Hey everyone! I am brand new here and someone from camp cook forums recomended your forums and they aer right up my alley! I am coordinating and running the 10th annual Dutch oven cook off on June 15, 2008 in Carson City, Nv. This is the 25th year of the Rendezvous which is free to attend and this year we are putting together a brand new smoked meats cook off which will be judged on June 14,2008. WE are still organizing everything, seeking sponsors and madly building this new competition. There are currently over $500 in cash and prized for the Dutch oven cook off and I would hope the BBQ competition would easily double that in prizes.If you are interested in competiting or helping, I could use both, PLEASE email me asap. Thank you!
BTW I will post more as info comes to me and other details.
Dave


----------



## ds7662 (Jan 1, 2008)

Welcome Dave. If you get a chance slide over to the RollCall thread and post and introduction about yourself. Tell us what you are smoking with, how long, likes, dislikes, and all that god stuff.
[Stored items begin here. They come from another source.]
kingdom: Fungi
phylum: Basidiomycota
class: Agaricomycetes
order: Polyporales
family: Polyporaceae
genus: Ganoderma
Someone will be along soon to help with some answers maybe on your event. 
Sorry I am a little to far away to help out.


----------



## bubba t (Jan 1, 2008)

Welcome Dave...
....Is your Carson City Gig going to be IDOS sanctioned?...


----------



## ncdodave (Mar 14, 2008)

Buba,
The Carson City Event is indeed IDOS sanctioned and the winners qualify for the Worlds in 2009. LSDOS members are also welcome of course and who ever else wants to show up for the weekend.


----------



## lc in va (Mar 14, 2008)

hey dave, welcome, I wish I could help but I am to far away. If I did not have 2 kids I would consder traveling to help.


----------



## ncdodave (Mar 30, 2008)

LC,
Bring the kids! there are lots of things for children to do at the Rendezvous! My Children spent the weekend there with us and so do other families. The kids have a blast and get to make new friends.
Dave


----------